1)At 1 p.m., Lin records an outside temperature of –14.8°F. At 3 p.m... she records the outside temperature and notices the temperature had increased by 22.6 degrees.
What was the temperature that she recorded at 3 p.m.? ( no multiple choice) *confused on this question*
2) (x - 16) + 5 = -15
This is not multiple choice but my answer is -11
3) 5 = –(–z + 3)
–8 *my answer*
8
-2
2
4) The temperature at the summit of Mt. Mansfield dropped 17°F between 4 p.m. and 11 p.m. The temperature at 11 p.m. was –11°F. What was the temperature at 4 p.m.?
17 – t = –11 *my answer*
t – 17 = –11
11 – 17 = t
17 + 11 = t
Thanks I was kinda confused on one or two
#1
-14.8 + 22.6 = 7.8
#2
(x - 16) + 5 = -15
x-16+5 = -15
x-11 = -15
x = -4
#3
5 = –(–z + 3)
5 = z-3
8 = z
#4
t - 17 = -11
Your choice is the situation where the temperature started at 17° and then decreased by t°.

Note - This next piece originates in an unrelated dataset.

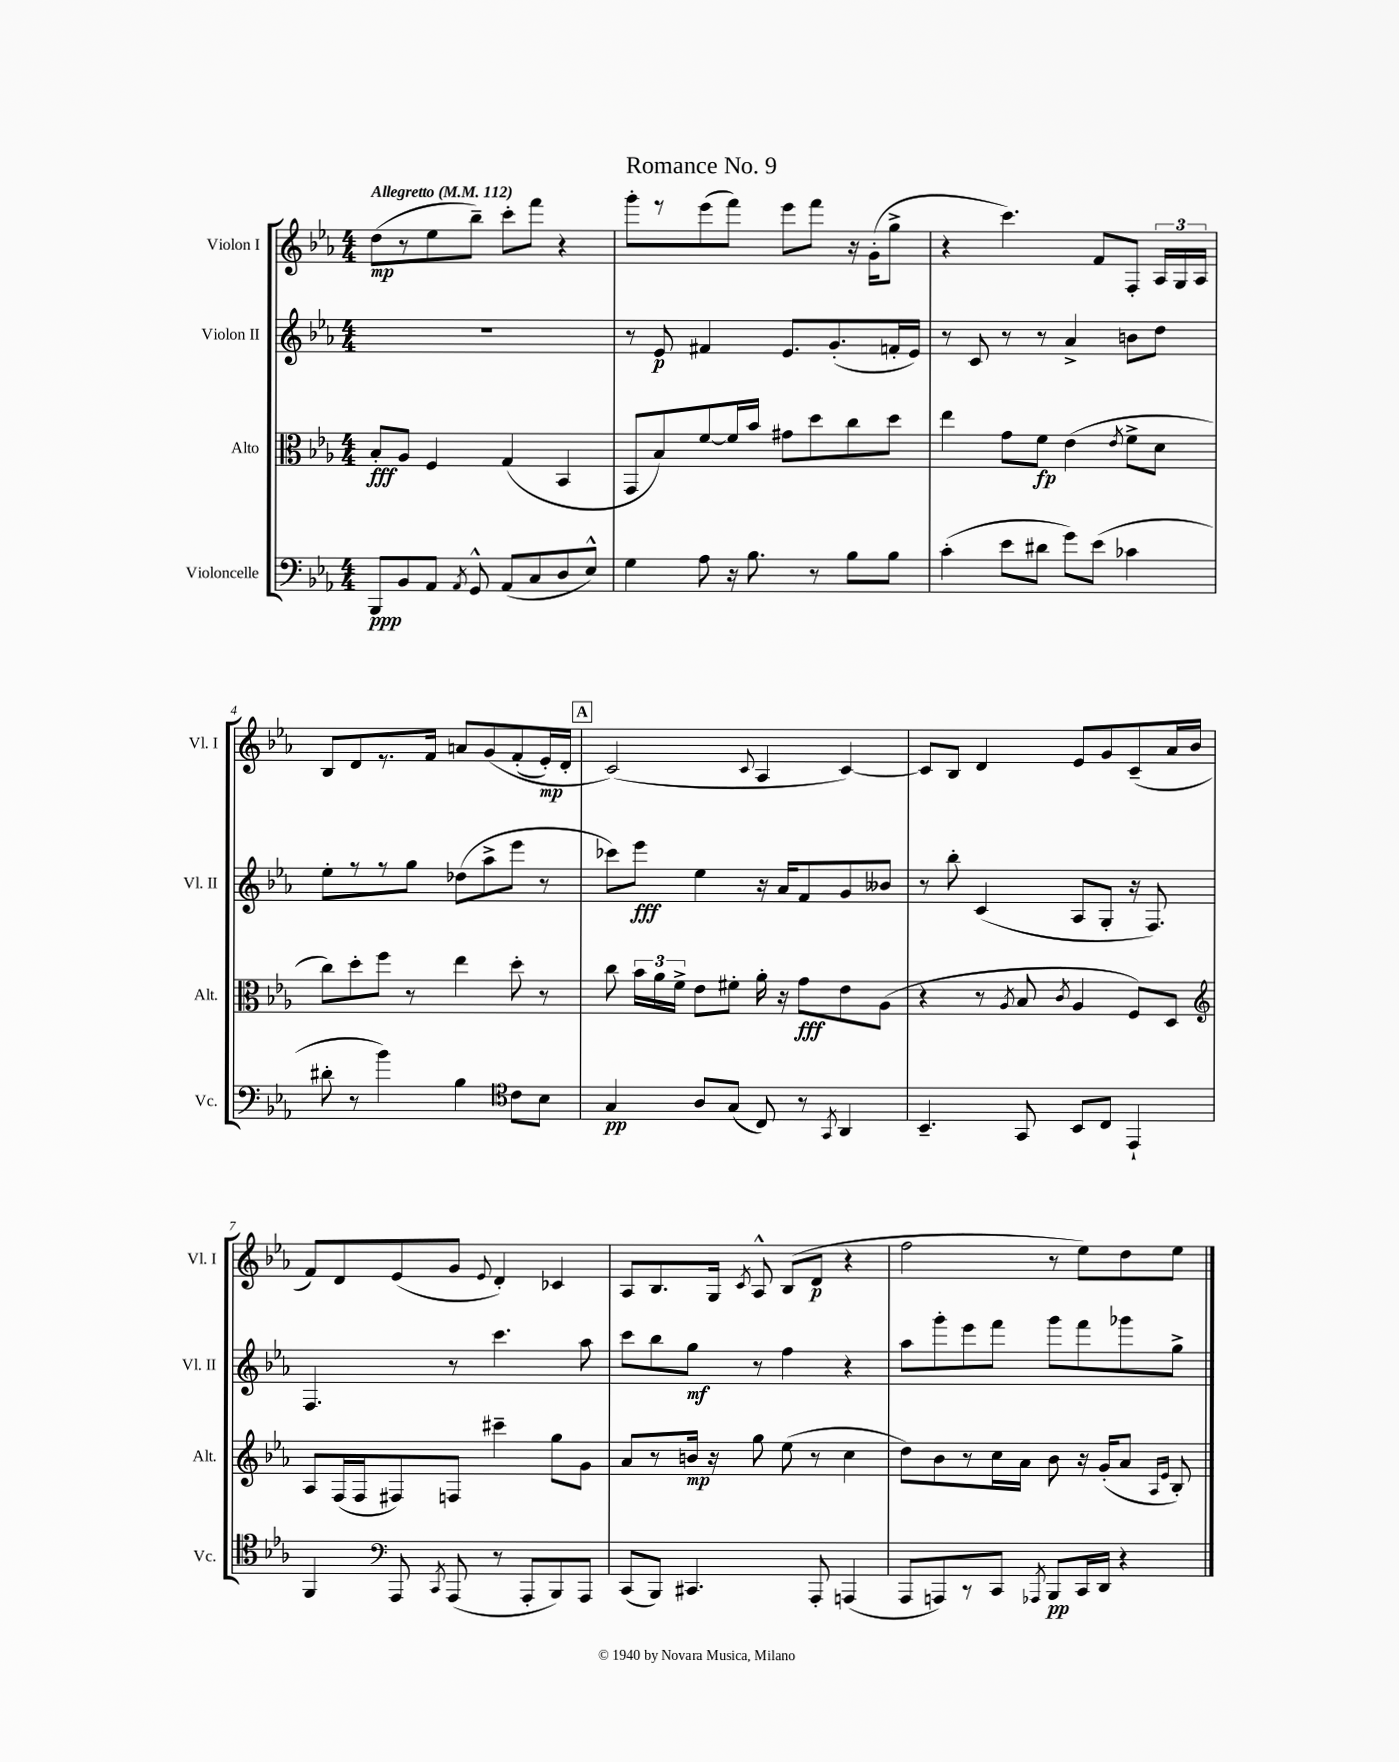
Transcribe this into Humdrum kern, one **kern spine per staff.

1) To solve this question, we need to add the increase in temperature (22.6 degrees) to the initial temperature (-14.8°F). Adding these two values together will give us the temperature recorded at 3 p.m.
So, -14.8°F + 22.6°F = 7.8°F
Therefore, the temperature recorded at 3 p.m. is 7.8°F.
2) To solve the equation (x - 16) + 5 = -15, we need to isolate the variable x.
First, simplify the equation by combining like terms:
x - 16 + 5 = -15
x - 11 = -15
Next, isolate x by performing inverse operations. In this case, we add 11 to both sides of the equation:
x - 11 + 11 = -15 + 11
x = -4
So, the value of x is -4.
3) To solve the equation 5 = –(–z + 3), we need to isolate the variable z.
First, simplify the equation by using the rules of operations. Since there is a negative sign in front of the parentheses, we can distribute it:
5 = -(-z) + 3
Next, simplify further:
5 = z + 3
To isolate z, we subtract 3 from both sides of the equation:
5 - 3 = z + 3 - 3
2 = z
So, the value of z is 2.
4) To find the temperature at 4 p.m., we need to subtract the temperature drop (-17°F) from the temperature at 11 p.m. (-11°F).
In the equation 17 - t = -11, where t represents the temperature at 4 p.m., we can isolate t by performing inverse operations.
First, add 17 to both sides of the equation:
17 - t + 17 = -11 + 17
17 + 17 = t - 11
34 = t - 11
Next, add 11 to both sides of the equation:
34 + 11 = t - 11 + 11
45 = t
So, the temperature at 4 p.m. was 45°F.